Erkek, sen erkek mi olmak istiyorsun? Eğer sen gerçekten erkek olmak istiyorsan sana şartlarım olacak. Öyle zavallı kadın karşısında böbürlenmeye hiç gerek yok. Biliyorsunuz kaba cinsellik kendini tam iktidar sahibi görme anlamına geliyor. Kadın üzerinden hesap yapmayacaksın bir defa. Mal gibi birbirini elde etmeden kullanmayacaksın. Birisi, ‘sana hakim oluyorum’ diyor; diğeri ‘seni bununla kendime bağlıyorum, satın alıyorum’ diyor. Böyle yaklaşmayacaksın. Malesef toplum tümüyle böyle kilitlenmiş birbirine. Ki, bunun üzerine müthiş ikiyüzlülükler, mallı mülklü yaklaşımlar, sevgisizlikler, her türlü ahlaksızlıklar, yalancılıklar yapılıyor. Erkek değildir erkek gibi görünür. Kadın değil, kadın gibi görünür. Bunlar beni küçük yaşta etkiledi. Benim isyanım bunadır. Bunu çok iyi bilmek gerekir.En önemliside hem gördüm hem de bu günahları kendime yaklaştırmadım. Herkesin biraz becermediği veya benim PKK içinde geliştirmek istediğim; PKK’nin savaşçılığı ile bu erkeğin öldürülmesiyle bağlantılıdır .

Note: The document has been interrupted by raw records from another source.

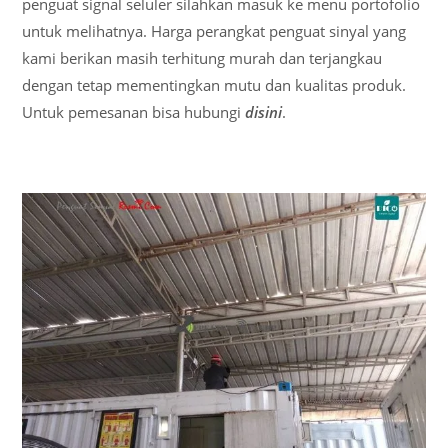
penguat signal seluler silahkan masuk ke menu portofolio
untuk melihatnya. Harga perangkat penguat sinyal yang
kami berikan masih terhitung murah dan terjangkau
dengan tetap mementingkan mutu dan kualitas produk.
Untuk pemesanan bisa hubungi
disini
.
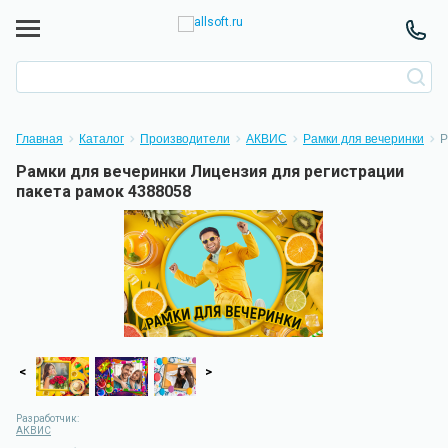
Главная
Каталог
Производители
АКВИС
Рамки для вечеринки
Р
Рамки для вечеринки Лицензия для регистрации
пакета рамок 4388058
<
>
Разработчик:
АКВИС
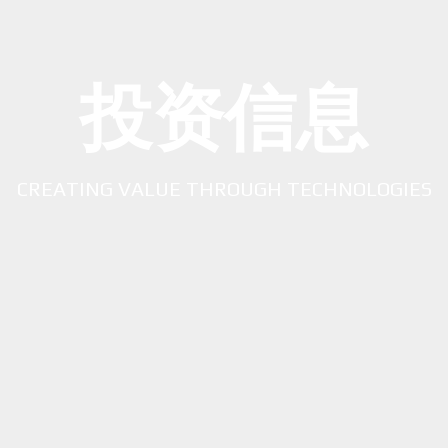
投资信息
CREATING VALUE THROUGH TECHNOLOGIES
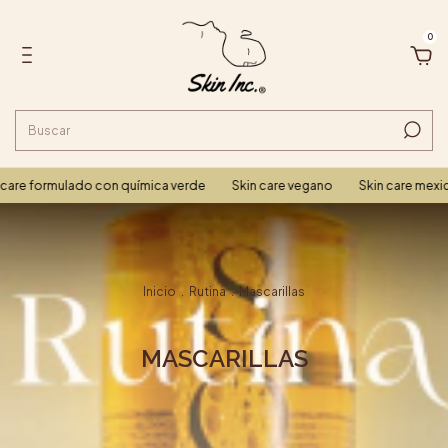
0
care formulado con química verde
Skin care vegano
Skin care mexic
Inicio
.
Rutina
.
Mascarillas
MASCARILLAS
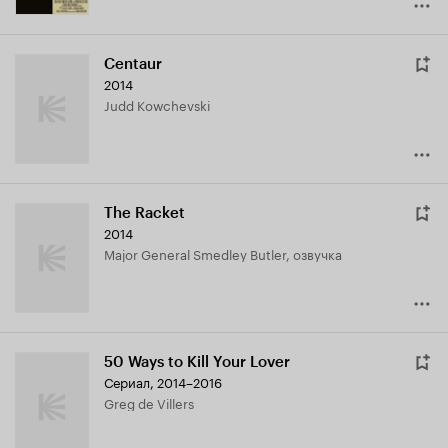
Centaur
2014
Judd Kowchevski
The Racket
2014
Major General Smedley Butler, озвучка
50 Ways to Kill Your Lover
Сериал, 2014–2016
Greg de Villers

İşte Zeynep Kınacı olayı budur. Müthiş bir olay yaptı kendisini. Çağrıya verdiği cevaba bak ! Bu en büyük sembol diyelim. Daha başka örnekleri de var. Bundan çıkarmanız gereken önemli tarihi sonuçlar var. Zaten Zeynep’in deyişinde var. Lanetlediği şeyler, karşı koyduğu şeyler, istediği şeyler çok nettir. Bunlar öyle ciddiye alınmayacak sözler de değil. Çünkü tarihin en büyük eylemini ortaya koydu. En başta sizler de bunun gereklerini iliklerinize kadar hissetmek zorundasınız. Tabii ben de saygılı olduğum için gereklerini yerine getirmek zorundayım. Her sözü benim için bir emir. Bunu bana inkar ettiremezsiniz. Uygulamazlık da ettiremezsiniz, çünkü benim adımı kullanarak böylesine bir yiğitliği gösteren, eğer ben insan isem son nefesime kadar gerekeni yapacağım. Hem düşüneceğim, zaten gerekeni yapar derken, diyor ki, ‘sen hem iyi düşüneceksin, iyi uygulayacaksın, hem de bizi kadın ordusu yapacaksın, bizi savaştıracaksın.Ben böyle yapıyorum, ama sen de gerisini böyle tamamlayacaksın. ‘Anlamadık, duymadık’ demeyeceksiniz. Derseniz çarpılırsınız. ‘Vay bize bu yapılır mı, vay sizi böyle tanımadık!’ demeyeceksiniz. Hayır! Her şey yapılır ve siz bizi tanıyın.Tanımaya muhtaç olan sizsiniz. Zaten dünyanızda yazılacak bir dünya değil, pis bir dünya. Çok aldatılmış ve kendinizi çok kandırmışsınız. Zor bela yüzünüze bakabiliyorum. Kadın savaşımı, kadın uğruna savaşım öyle kolay bir iş değil.